**WHAT IS REQUIRED**
All lines after the one containing "(715, 517) = (864, 436): newspaper", together with that line itself, should be written out exactly, down to the last line of the entries below.

**Records from a data source**

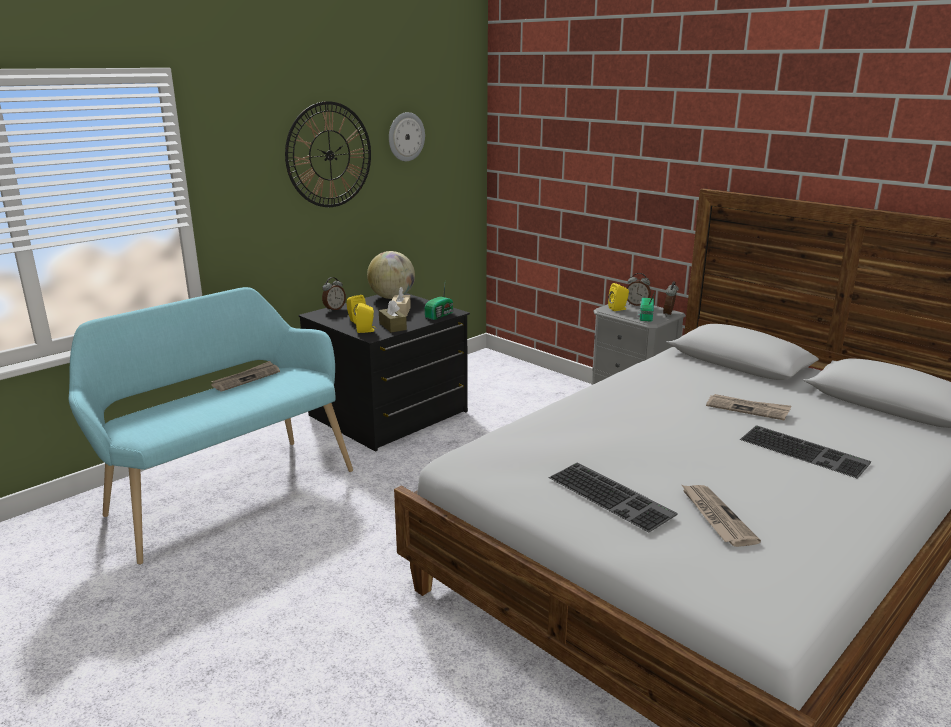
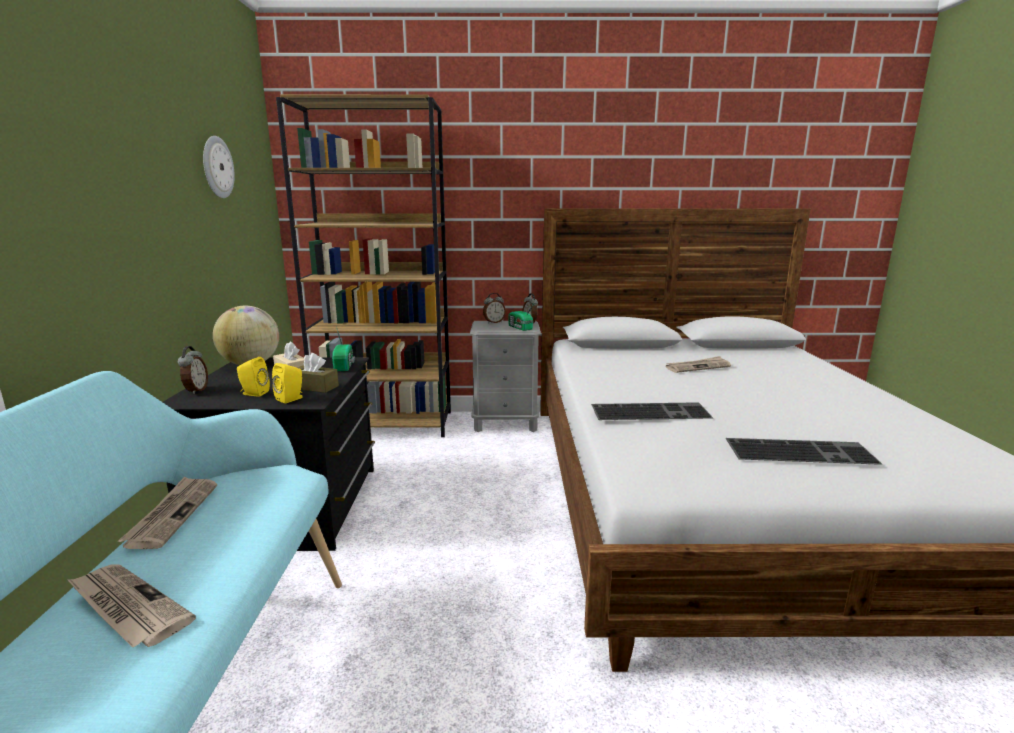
camera: 45 degrees left, 5 degrees down
(329, 155) = (148, 176): wall clock -> none
(530, 379) = (387, 424): none -> brown bookcase
(618, 309) = (489, 327): yellow speaker -> none
(715, 517) = (864, 436): newspaper -> newspaper (127, 607)
(805, 451) = (782, 379): keyboard -> keyboard (651, 411)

**ANSWER BELOW**
(715, 517) = (864, 436): newspaper -> newspaper (127, 607)
(805, 451) = (782, 379): keyboard -> keyboard (651, 411)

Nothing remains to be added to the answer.